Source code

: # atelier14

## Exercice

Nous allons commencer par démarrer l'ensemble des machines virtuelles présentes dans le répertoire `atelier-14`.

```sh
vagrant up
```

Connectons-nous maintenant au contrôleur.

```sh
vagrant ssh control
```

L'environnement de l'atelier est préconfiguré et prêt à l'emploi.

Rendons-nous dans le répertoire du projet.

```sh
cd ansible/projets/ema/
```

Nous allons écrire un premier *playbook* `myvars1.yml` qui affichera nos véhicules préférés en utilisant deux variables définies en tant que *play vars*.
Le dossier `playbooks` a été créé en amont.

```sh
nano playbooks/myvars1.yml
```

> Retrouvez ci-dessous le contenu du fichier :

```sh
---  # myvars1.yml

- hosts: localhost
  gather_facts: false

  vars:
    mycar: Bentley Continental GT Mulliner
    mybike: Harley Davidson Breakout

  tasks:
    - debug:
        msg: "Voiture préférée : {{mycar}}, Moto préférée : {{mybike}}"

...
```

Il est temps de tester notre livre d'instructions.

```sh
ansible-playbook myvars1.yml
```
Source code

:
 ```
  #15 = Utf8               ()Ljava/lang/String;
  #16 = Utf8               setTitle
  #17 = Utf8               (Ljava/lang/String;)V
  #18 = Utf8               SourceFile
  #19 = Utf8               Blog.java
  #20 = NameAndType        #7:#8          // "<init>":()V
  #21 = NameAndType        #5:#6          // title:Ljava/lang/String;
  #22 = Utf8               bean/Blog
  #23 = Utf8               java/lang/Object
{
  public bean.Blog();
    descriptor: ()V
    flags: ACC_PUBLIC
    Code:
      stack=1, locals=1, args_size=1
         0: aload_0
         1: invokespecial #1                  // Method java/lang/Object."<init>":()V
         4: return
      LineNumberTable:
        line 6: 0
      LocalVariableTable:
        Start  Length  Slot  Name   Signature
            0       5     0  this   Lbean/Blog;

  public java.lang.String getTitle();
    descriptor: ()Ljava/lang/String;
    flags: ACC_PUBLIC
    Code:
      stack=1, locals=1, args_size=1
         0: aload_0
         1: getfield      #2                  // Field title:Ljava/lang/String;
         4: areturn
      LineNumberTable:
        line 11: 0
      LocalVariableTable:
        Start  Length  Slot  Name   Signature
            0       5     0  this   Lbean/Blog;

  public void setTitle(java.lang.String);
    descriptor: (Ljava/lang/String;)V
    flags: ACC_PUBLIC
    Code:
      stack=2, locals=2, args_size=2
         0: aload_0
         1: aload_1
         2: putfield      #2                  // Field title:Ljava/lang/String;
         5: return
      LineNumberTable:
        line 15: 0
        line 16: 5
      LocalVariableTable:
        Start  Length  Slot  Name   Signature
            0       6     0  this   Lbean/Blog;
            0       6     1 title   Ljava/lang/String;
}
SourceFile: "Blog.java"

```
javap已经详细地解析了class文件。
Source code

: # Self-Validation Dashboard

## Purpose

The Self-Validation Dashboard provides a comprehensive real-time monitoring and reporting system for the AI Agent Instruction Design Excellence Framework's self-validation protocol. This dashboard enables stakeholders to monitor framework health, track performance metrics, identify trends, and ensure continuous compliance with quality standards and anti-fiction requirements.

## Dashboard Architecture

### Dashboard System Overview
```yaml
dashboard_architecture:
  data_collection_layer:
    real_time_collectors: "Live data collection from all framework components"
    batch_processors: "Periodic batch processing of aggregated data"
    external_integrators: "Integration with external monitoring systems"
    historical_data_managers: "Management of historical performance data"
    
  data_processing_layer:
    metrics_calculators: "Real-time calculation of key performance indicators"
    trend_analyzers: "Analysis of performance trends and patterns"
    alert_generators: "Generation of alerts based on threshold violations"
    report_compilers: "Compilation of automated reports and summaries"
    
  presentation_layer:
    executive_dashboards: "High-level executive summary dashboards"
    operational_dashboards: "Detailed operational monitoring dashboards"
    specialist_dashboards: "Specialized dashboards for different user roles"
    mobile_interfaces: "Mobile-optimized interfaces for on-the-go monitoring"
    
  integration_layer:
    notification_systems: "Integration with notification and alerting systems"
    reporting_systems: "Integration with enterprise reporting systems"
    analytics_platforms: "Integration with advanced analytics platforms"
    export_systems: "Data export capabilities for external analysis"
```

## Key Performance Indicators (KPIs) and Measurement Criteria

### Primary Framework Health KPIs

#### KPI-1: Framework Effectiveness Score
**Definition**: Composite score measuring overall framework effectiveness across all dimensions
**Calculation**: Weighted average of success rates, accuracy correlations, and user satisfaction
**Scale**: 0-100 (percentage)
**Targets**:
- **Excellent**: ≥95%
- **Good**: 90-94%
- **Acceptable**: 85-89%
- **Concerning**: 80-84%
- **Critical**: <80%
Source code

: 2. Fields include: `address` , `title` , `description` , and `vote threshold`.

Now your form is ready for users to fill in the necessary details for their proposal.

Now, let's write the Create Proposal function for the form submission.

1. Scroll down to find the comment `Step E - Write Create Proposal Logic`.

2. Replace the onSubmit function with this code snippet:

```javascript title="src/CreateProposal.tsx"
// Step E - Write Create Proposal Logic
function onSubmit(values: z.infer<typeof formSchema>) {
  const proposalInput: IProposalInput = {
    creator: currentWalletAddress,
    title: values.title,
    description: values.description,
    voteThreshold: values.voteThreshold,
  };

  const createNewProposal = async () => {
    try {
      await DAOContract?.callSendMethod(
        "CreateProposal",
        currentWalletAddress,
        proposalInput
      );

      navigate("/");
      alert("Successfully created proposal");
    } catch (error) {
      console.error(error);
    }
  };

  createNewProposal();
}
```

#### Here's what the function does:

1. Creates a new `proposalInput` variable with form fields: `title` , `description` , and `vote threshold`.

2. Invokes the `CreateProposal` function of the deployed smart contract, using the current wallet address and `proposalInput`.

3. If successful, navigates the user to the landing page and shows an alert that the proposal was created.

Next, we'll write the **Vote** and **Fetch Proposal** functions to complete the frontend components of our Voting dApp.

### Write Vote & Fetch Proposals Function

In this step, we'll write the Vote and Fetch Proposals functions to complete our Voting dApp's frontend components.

☆ ☆ ☆ ☆ ☆ ☆ ☆

- Task item:
Copy every record above verbatim and in full.

- Result of this task:
Source code

: # atelier14

## Exercice

Nous allons commencer par démarrer l'ensemble des machines virtuelles présentes dans le répertoire `atelier-14`.

```sh
vagrant up
```

Connectons-nous maintenant au contrôleur.

```sh
vagrant ssh control
```

L'environnement de l'atelier est préconfiguré et prêt à l'emploi.

Rendons-nous dans le répertoire du projet.

```sh
cd ansible/projets/ema/
```

Nous allons écrire un premier *playbook* `myvars1.yml` qui affichera nos véhicules préférés en utilisant deux variables définies en tant que *play vars*.
Le dossier `playbooks` a été créé en amont.

```sh
nano playbooks/myvars1.yml
```

> Retrouvez ci-dessous le contenu du fichier :

```sh
---  # myvars1.yml

- hosts: localhost
  gather_facts: false

  vars:
    mycar: Bentley Continental GT Mulliner
    mybike: Harley Davidson Breakout

  tasks:
    - debug:
        msg: "Voiture préférée : {{mycar}}, Moto préférée : {{mybike}}"

...
```

Il est temps de tester notre livre d'instructions.

```sh
ansible-playbook myvars1.yml
```
Source code

:
 ```
  #15 = Utf8               ()Ljava/lang/String;
  #16 = Utf8               setTitle
  #17 = Utf8               (Ljava/lang/String;)V
  #18 = Utf8               SourceFile
  #19 = Utf8               Blog.java
  #20 = NameAndType        #7:#8          // "<init>":()V
  #21 = NameAndType        #5:#6          // title:Ljava/lang/String;
  #22 = Utf8               bean/Blog
  #23 = Utf8               java/lang/Object
{
  public bean.Blog();
    descriptor: ()V
    flags: ACC_PUBLIC
    Code:
      stack=1, locals=1, args_size=1
         0: aload_0
         1: invokespecial #1                  // Method java/lang/Object."<init>":()V
         4: return
      LineNumberTable:
        line 6: 0
      LocalVariableTable:
        Start  Length  Slot  Name   Signature
            0       5     0  this   Lbean/Blog;

  public java.lang.String getTitle();
    descriptor: ()Ljava/lang/String;
    flags: ACC_PUBLIC
    Code:
      stack=1, locals=1, args_size=1
         0: aload_0
         1: getfield      #2                  // Field title:Ljava/lang/String;
         4: areturn
      LineNumberTable:
        line 11: 0
      LocalVariableTable:
        Start  Length  Slot  Name   Signature
            0       5     0  this   Lbean/Blog;

  public void setTitle(java.lang.String);
    descriptor: (Ljava/lang/String;)V
    flags: ACC_PUBLIC
    Code:
      stack=2, locals=2, args_size=2
         0: aload_0
         1: aload_1
         2: putfield      #2                  // Field title:Ljava/lang/String;
         5: return
      LineNumberTable:
        line 15: 0
        line 16: 5
      LocalVariableTable:
        Start  Length  Slot  Name   Signature
            0       6     0  this   Lbean/Blog;
            0       6     1 title   Ljava/lang/String;
}
SourceFile: "Blog.java"

```
javap已经详细地解析了class文件。
Source code

: # Self-Validation Dashboard

## Purpose

The Self-Validation Dashboard provides a comprehensive real-time monitoring and reporting system for the AI Agent Instruction Design Excellence Framework's self-validation protocol. This dashboard enables stakeholders to monitor framework health, track performance metrics, identify trends, and ensure continuous compliance with quality standards and anti-fiction requirements.

## Dashboard Architecture

### Dashboard System Overview
```yaml
dashboard_architecture:
  data_collection_layer:
    real_time_collectors: "Live data collection from all framework components"
    batch_processors: "Periodic batch processing of aggregated data"
    external_integrators: "Integration with external monitoring systems"
    historical_data_managers: "Management of historical performance data"
    
  data_processing_layer:
    metrics_calculators: "Real-time calculation of key performance indicators"
    trend_analyzers: "Analysis of performance trends and patterns"
    alert_generators: "Generation of alerts based on threshold violations"
    report_compilers: "Compilation of automated reports and summaries"
    
  presentation_layer:
    executive_dashboards: "High-level executive summary dashboards"
    operational_dashboards: "Detailed operational monitoring dashboards"
    specialist_dashboards: "Specialized dashboards for different user roles"
    mobile_interfaces: "Mobile-optimized interfaces for on-the-go monitoring"
    
  integration_layer:
    notification_systems: "Integration with notification and alerting systems"
    reporting_systems: "Integration with enterprise reporting systems"
    analytics_platforms: "Integration with advanced analytics platforms"
    export_systems: "Data export capabilities for external analysis"
```

## Key Performance Indicators (KPIs) and Measurement Criteria

### Primary Framework Health KPIs

#### KPI-1: Framework Effectiveness Score
**Definition**: Composite score measuring overall framework effectiveness across all dimensions
**Calculation**: Weighted average of success rates, accuracy correlations, and user satisfaction
**Scale**: 0-100 (percentage)
**Targets**:
- **Excellent**: ≥95%
- **Good**: 90-94%
- **Acceptable**: 85-89%
- **Concerning**: 80-84%
- **Critical**: <80%
Source code

: 2. Fields include: `address` , `title` , `description` , and `vote threshold`.

Now your form is ready for users to fill in the necessary details for their proposal.

Now, let's write the Create Proposal function for the form submission.

1. Scroll down to find the comment `Step E - Write Create Proposal Logic`.

2. Replace the onSubmit function with this code snippet:

```javascript title="src/CreateProposal.tsx"
// Step E - Write Create Proposal Logic
function onSubmit(values: z.infer<typeof formSchema>) {
  const proposalInput: IProposalInput = {
    creator: currentWalletAddress,
    title: values.title,
    description: values.description,
    voteThreshold: values.voteThreshold,
  };

  const createNewProposal = async () => {
    try {
      await DAOContract?.callSendMethod(
        "CreateProposal",
        currentWalletAddress,
        proposalInput
      );

      navigate("/");
      alert("Successfully created proposal");
    } catch (error) {
      console.error(error);
    }
  };

  createNewProposal();
}
```

#### Here's what the function does:

1. Creates a new `proposalInput` variable with form fields: `title` , `description` , and `vote threshold`.

2. Invokes the `CreateProposal` function of the deployed smart contract, using the current wallet address and `proposalInput`.

3. If successful, navigates the user to the landing page and shows an alert that the proposal was created.

Next, we'll write the **Vote** and **Fetch Proposal** functions to complete the frontend components of our Voting dApp.

### Write Vote & Fetch Proposals Function

In this step, we'll write the Vote and Fetch Proposals functions to complete our Voting dApp's frontend components.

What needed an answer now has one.